The lack of young tradesmen and women in many vocational industries is a huge issue and we are hoping that other programs in other areas will soon mimic what we are building to protect and keep our industry alive in the years to come.”
Bringing employees in means keeping them safe, of course, and Schroeder pays attention to this important detail.
“We hold an annual safety breakfast. At this breakfast we have a professional come in and go over scenarios that some of our people have been in and some that could happen. When our guys are working with their backs to traffic they have to trust that the certified flaggers are watching everyone. We tell those flaggers, don’t just look at the car but make eye contact with the person driving it.
“We also perform random drug testing on the employees who drive a company vehicle.
“Finally, making sure the employees have proper signage, safety gear and a good plan to execute the job is what keeps everyone returning home to their families at night.
“We do weekly tailgate talks. We try to implement the talk around what we are currently doing on a job or in relation to the weather. When we get these hot days here we discuss staying hydrated and getting in the shade when possible. When that first frost hits, we discuss making sure you’re careful climbing up and down the equipment since it’s slippery. All of our equipment is labeled with “do’s” and “dont’s” because when you work around it everyday you get comfortable. When you get comfortable and let your guard down, that’s when accidents happen. Always be aware.”
Schroeder gives credit for safety and success to all the elements of the business. It’s an industry effort to keep all the crews staffed.
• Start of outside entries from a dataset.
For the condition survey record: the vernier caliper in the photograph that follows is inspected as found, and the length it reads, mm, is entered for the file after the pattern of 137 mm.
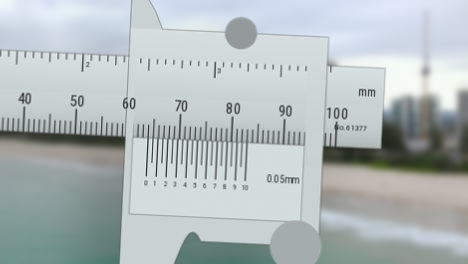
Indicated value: 64.0 mm
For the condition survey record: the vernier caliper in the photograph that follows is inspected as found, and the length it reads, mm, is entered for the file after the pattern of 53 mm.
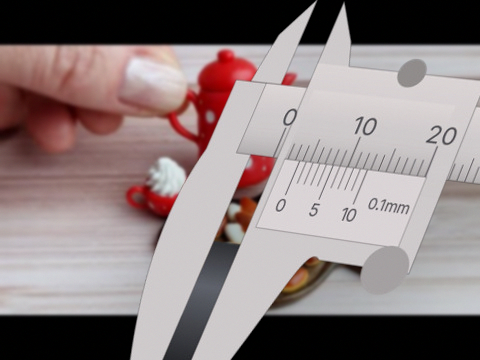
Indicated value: 3.6 mm
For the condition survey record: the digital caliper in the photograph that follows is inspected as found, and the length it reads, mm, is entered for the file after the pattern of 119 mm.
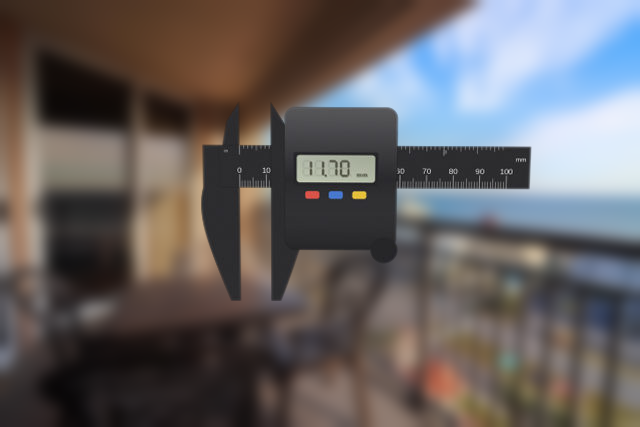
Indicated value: 11.70 mm
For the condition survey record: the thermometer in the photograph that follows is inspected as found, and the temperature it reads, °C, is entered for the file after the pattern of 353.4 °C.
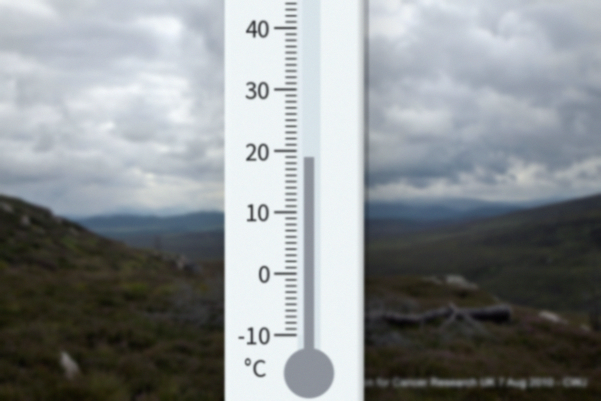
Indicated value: 19 °C
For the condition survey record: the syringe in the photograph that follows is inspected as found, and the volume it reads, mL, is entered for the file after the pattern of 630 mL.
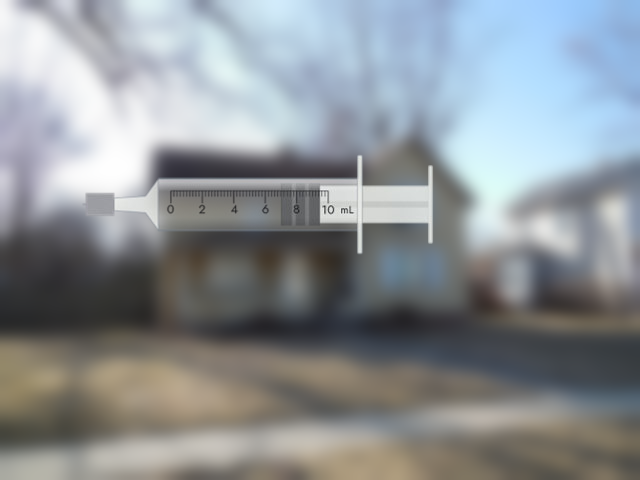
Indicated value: 7 mL
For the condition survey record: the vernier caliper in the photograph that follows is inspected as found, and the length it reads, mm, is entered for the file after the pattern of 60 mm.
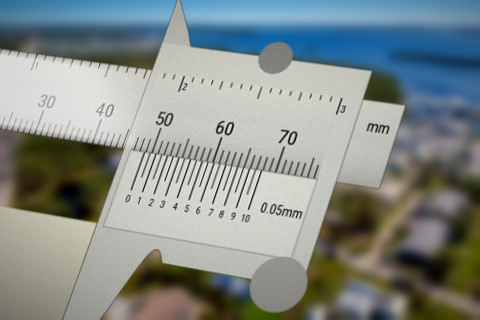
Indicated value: 48.8 mm
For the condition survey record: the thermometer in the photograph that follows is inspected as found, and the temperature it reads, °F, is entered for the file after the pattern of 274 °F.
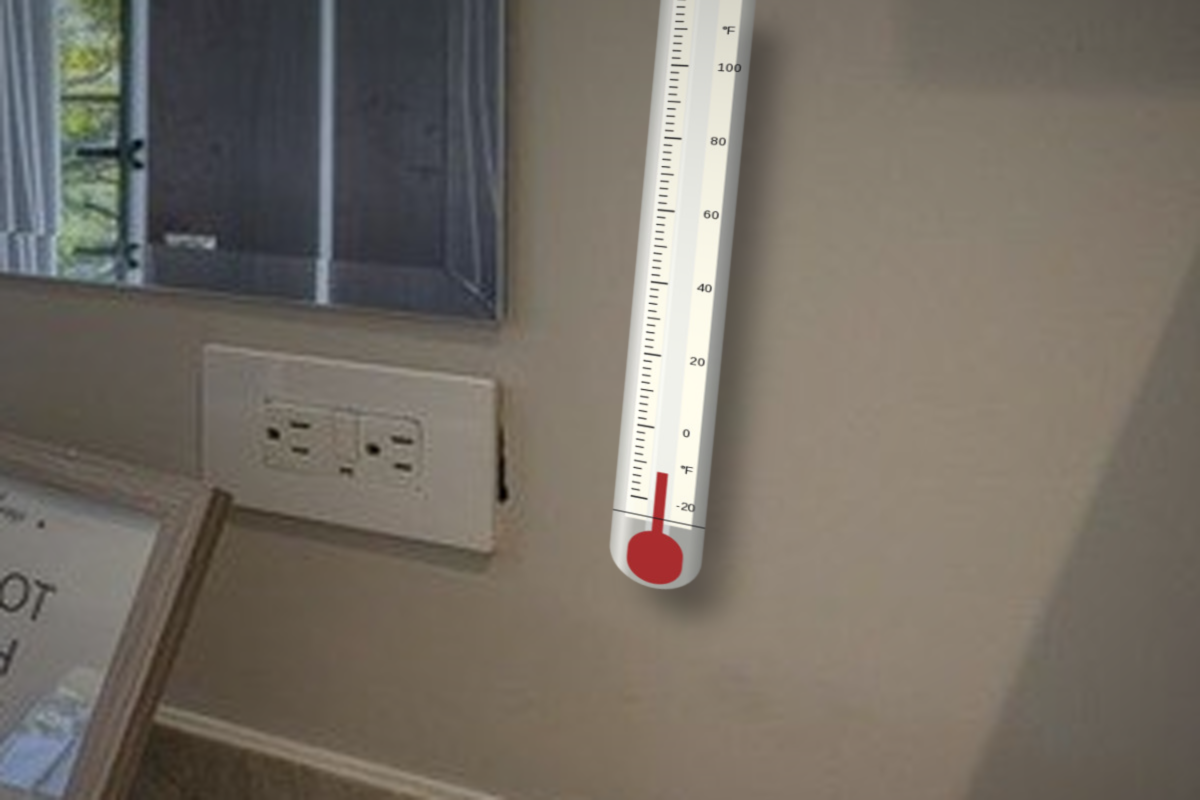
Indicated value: -12 °F
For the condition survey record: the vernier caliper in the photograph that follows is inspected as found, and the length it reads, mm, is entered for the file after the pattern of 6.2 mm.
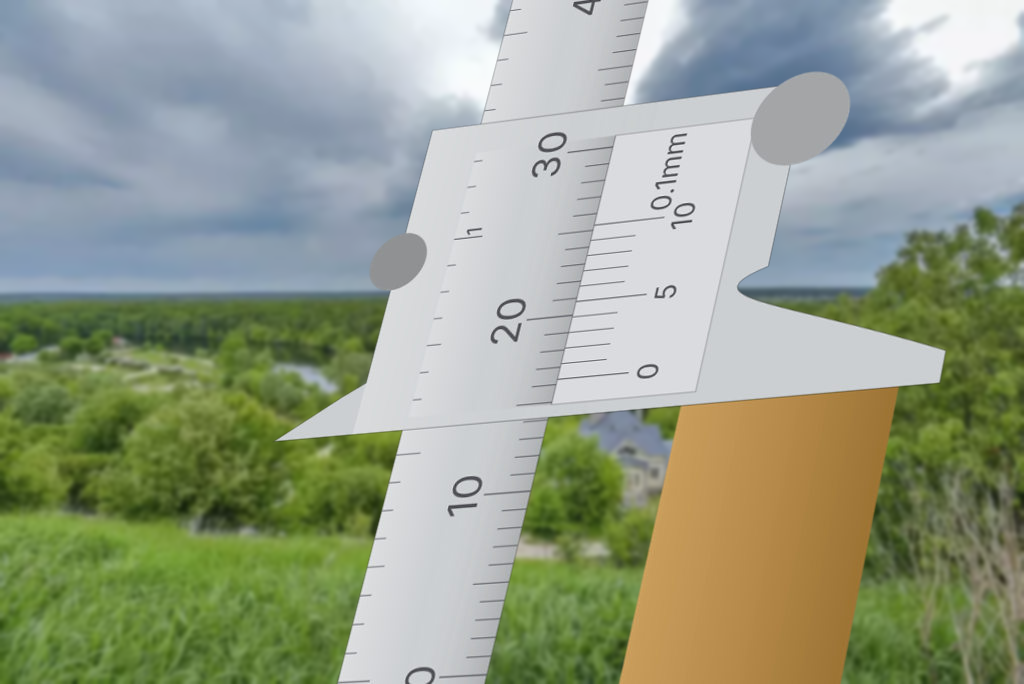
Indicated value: 16.3 mm
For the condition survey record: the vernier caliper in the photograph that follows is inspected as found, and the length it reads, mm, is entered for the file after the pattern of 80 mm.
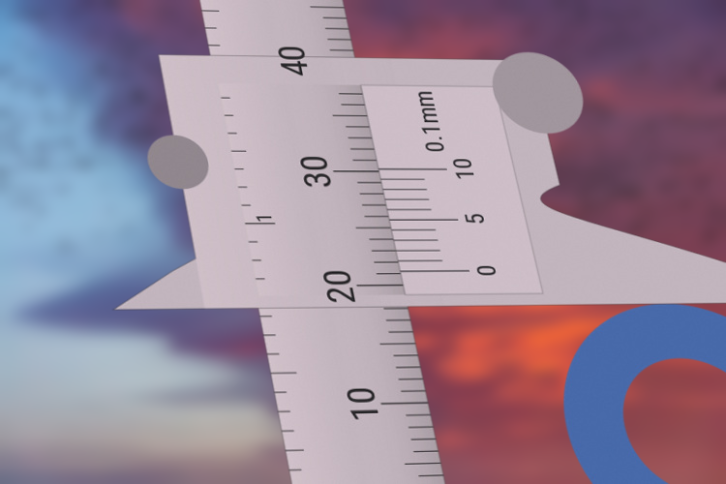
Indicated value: 21.2 mm
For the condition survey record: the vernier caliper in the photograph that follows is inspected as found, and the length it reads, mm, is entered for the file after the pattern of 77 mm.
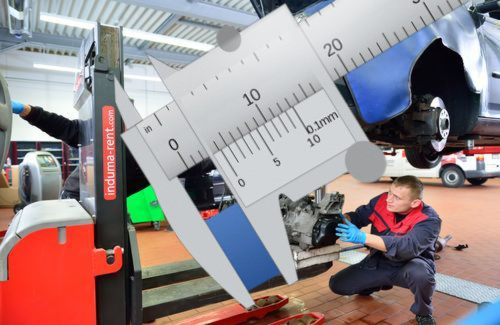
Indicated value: 4.2 mm
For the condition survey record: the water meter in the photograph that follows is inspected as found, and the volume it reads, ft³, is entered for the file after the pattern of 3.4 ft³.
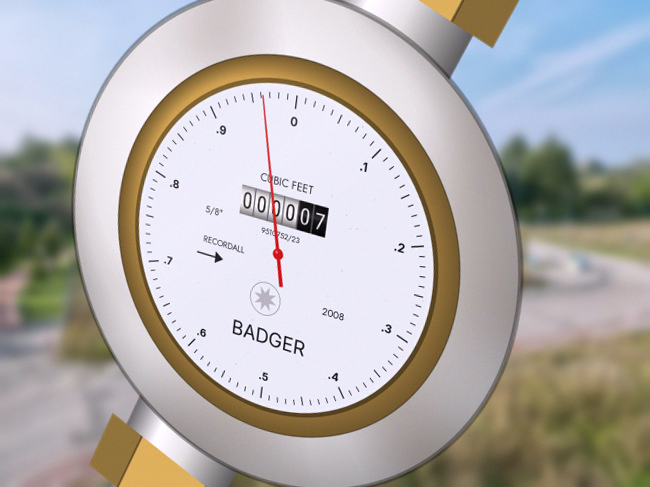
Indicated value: 6.96 ft³
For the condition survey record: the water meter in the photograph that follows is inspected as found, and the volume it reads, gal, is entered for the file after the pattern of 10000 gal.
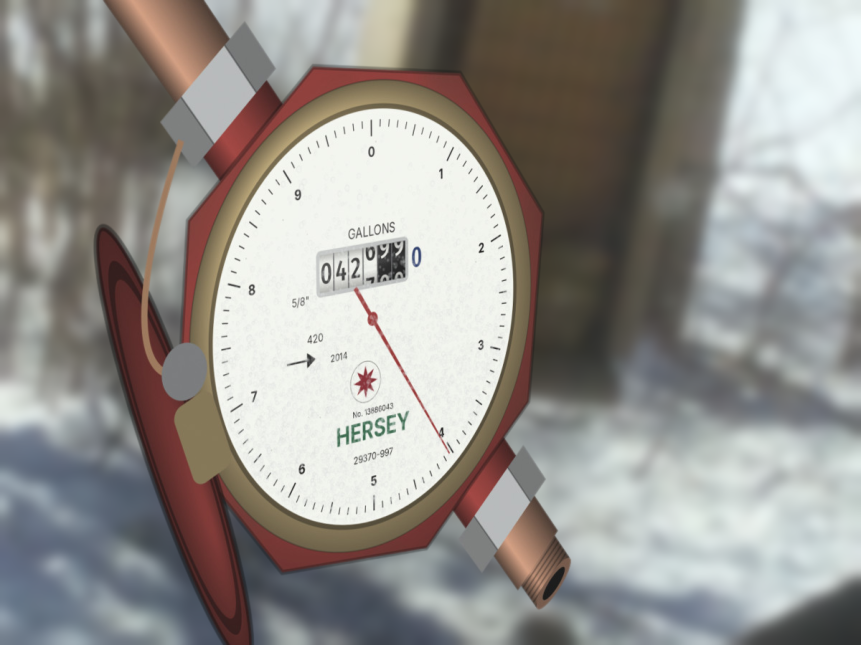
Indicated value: 426994.0 gal
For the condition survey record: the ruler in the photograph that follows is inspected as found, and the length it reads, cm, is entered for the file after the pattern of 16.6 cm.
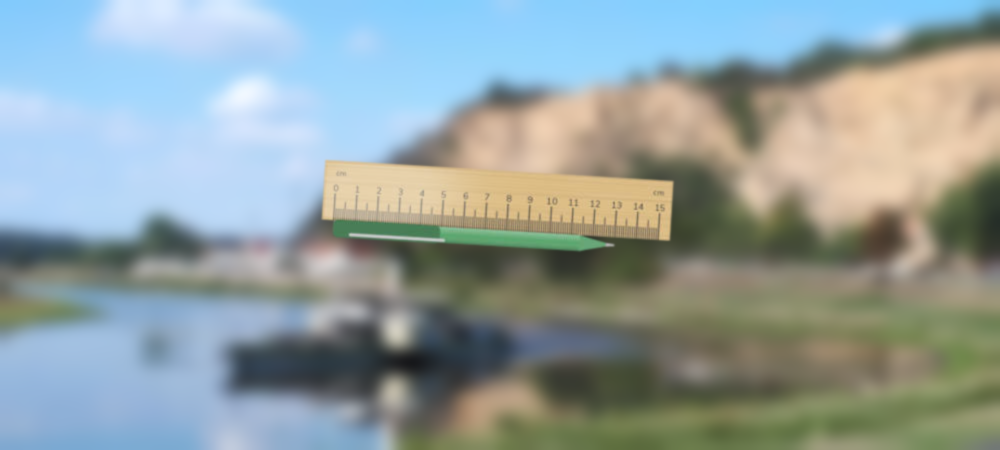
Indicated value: 13 cm
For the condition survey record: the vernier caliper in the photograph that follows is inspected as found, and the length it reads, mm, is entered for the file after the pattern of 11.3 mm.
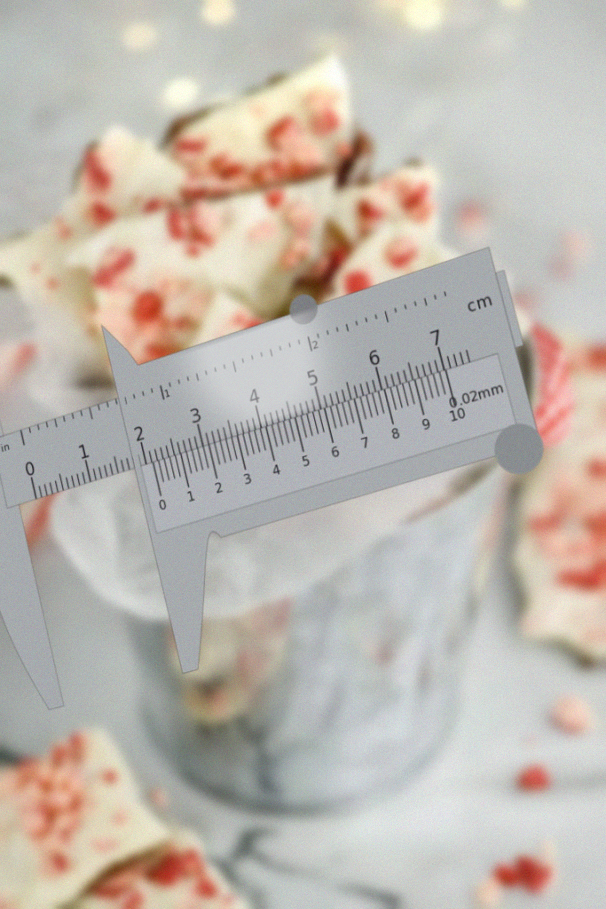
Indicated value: 21.2 mm
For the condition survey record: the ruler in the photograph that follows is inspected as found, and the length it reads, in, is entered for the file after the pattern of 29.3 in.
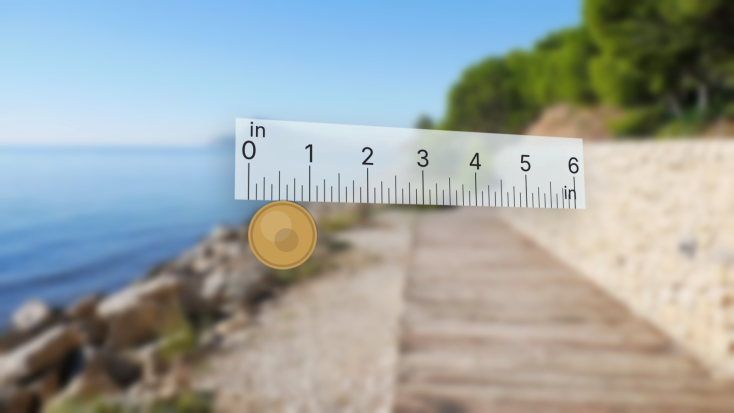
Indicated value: 1.125 in
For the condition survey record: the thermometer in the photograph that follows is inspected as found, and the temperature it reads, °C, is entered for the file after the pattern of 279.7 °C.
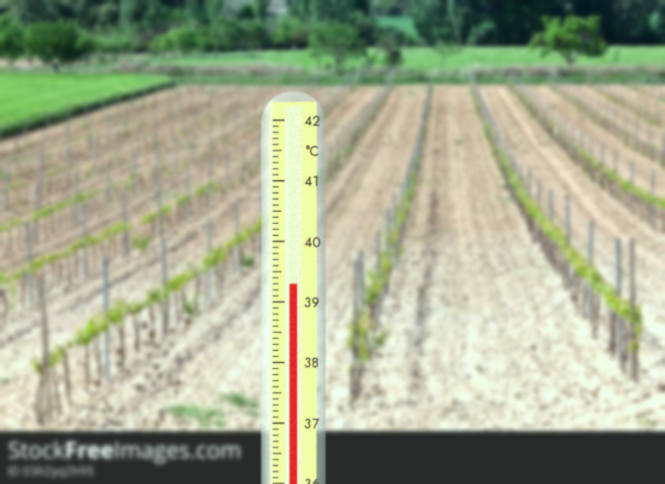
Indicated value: 39.3 °C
It’s a Schroeder team effort to keep all the crews busy with safe, quality work during boom times and lean times.
“When I look back at our success, there are several factors. Our people are number one, from the estimating team to the guys in the field, to the mechanics keeping everything going, to the women in the office billing and collecting, and finally to all our families for dealing with the long hours that this industry demands from us.
“Our suppliers are another reason for our success with great pricing and service that they give us and we are able to pass this along to our valued customers. Our vendors that we get parts and supplies from have worked with us when we needed things ASAP. We don’t schedule breakdowns and when you need it, you need it now. Downtime will kill your profits. We all work hard and are very passionate about this business. You can find us there at 5:00 in the morning every morning and usually until 6-7:00 at night. Anyone can own a company, but in this industry you will never do it alone.”
Brent Schroeder worked with Guidance Counselor Natasha Schultz in Marengo School District 154 to develop a plan that included the local unions for operators, laborers, cement masons, truck drivers and carpenters. As a community, they’re putting kids through apprentice programs, offering classroom and on-the-job experience in paving, concrete, underground and general contracting. It’s a success story they hope other programs in other areas will mimic.